3. Wenn der Arbeitnehmer seine Ansprüche auf Arbeitsentgelt einem Dritten übertragen hat und der Zessionar kraft Gesetzes in die Rechtsstellung des Arbeitnehmers eintritt, also selbst unmittelbar einen Insolvenzgeldanspruch erwirbt, tritt Kostenpflichtigkeit des sozialgerichtlichen Verfahrens nicht ein, weil der Dritte kraft Gesetzes Leistungsempfänger i.s.v. § 183 SGG geworden ist.
Normenkette
SGB III § 183 Abs. 1 S. 1, § 185 Abs. 1, § 188 Abs. 1, § 434j Abs. 12 Nr. 5; BetrAVG § 1 Abs. 2 Nr. 3; SGG § 193 Abs. 1 S. 1, § 197a Abs. 1 S. 1, § 183
Verfahrensgang
Tenor
Auf die Revision des Klägers wird die Beklagte unter Aufhebung des Urteils des Bayerischen Landessozialgerichts vom 15. Juli 2005, des Urteils des Sozialgerichts München vom 29. Oktober 2004 sowie des Bescheids vom 15. April 2004 in der Gestalt des Widerspruchs-bescheids vom 17. Juni 2004 verurteilt, dem Kläger weiteres Insolvenzgeld in Höhe von 9.367,77 € zu zahlen.
Die Beklagte hat dem Kläger die Kosten des Rechtsstreits zu erstatten.
Tatbestand
I
Der Kläger begehrt höheres Insolvenzgeld (Insg).

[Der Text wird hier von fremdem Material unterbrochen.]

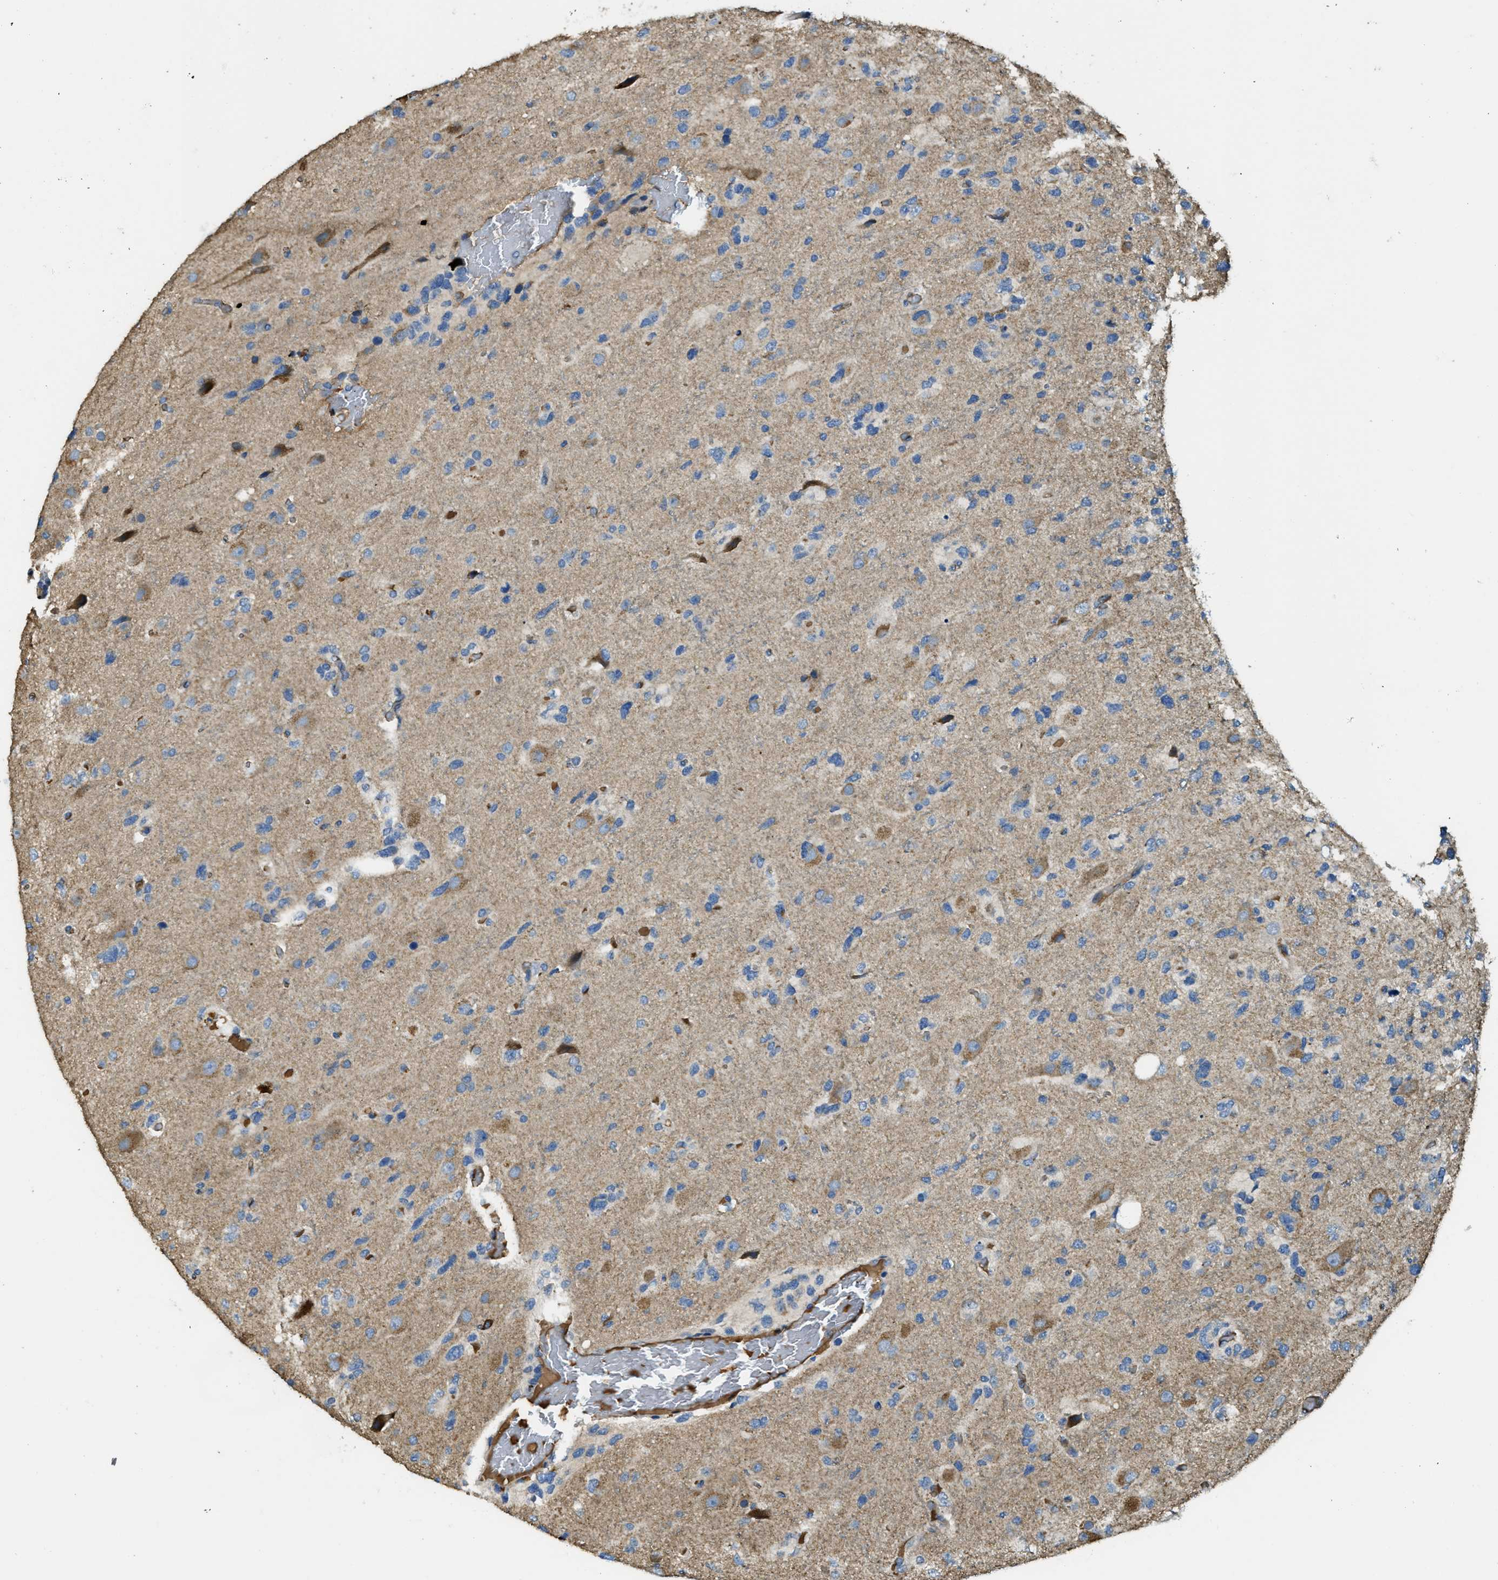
{"staining": {"intensity": "moderate", "quantity": "<25%", "location": "cytoplasmic/membranous"}, "tissue": "glioma", "cell_type": "Tumor cells", "image_type": "cancer", "snomed": [{"axis": "morphology", "description": "Glioma, malignant, High grade"}, {"axis": "topography", "description": "Brain"}], "caption": "An image of glioma stained for a protein displays moderate cytoplasmic/membranous brown staining in tumor cells.", "gene": "RIPK2", "patient": {"sex": "female", "age": 58}}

Der Kläger war als Eishockeyspieler bei der SC …-GmbH (im Folgenden: GmbH) beschäftigt. Am 18. November 2003 wurde Antrag auf Eröffnung des Insolvenzverfahrens über das Vermögen der GmbH gestellt und vom zuständigen Amtsgericht ein vorläufiger Insolvenzverwalter bestellt. Dieser übergab der Beklagten am 22. Dezember 2003 einen vom Kläger unterzeichneten Antrag auf Insg. Aus weiteren der Beklagten übergebenen Unterlagen ging hervor, dass das Arbeitsverhältnis zum 31. Dezember 2003 gekündigt war und dem Kläger für die Monate Oktober bis Dezember 2003 jeweils ein Arbeitsentgelt von 6.500 € netto gleich 10.931,98 € brutto zustand.
Durch Beschluss des zuständigen Amtsgerichts vom 23. Februar 2004 wurde das Insolvenzverfahren eröffnet. In der Insg-Bescheinigung vom 2. März 2004 bestätigte der Insolvenzverwalter dem Kläger für die Monate Oktober bis Dezember 2003 ein Brutto-Arbeitsentgelt “höchstens bis zur monatlichen Beitragsbemessungsgrenze” von jeweils 5.100 €, woraus sich ein Nettoarbeitsentgelt von 3.377,41 € monatlich ergab.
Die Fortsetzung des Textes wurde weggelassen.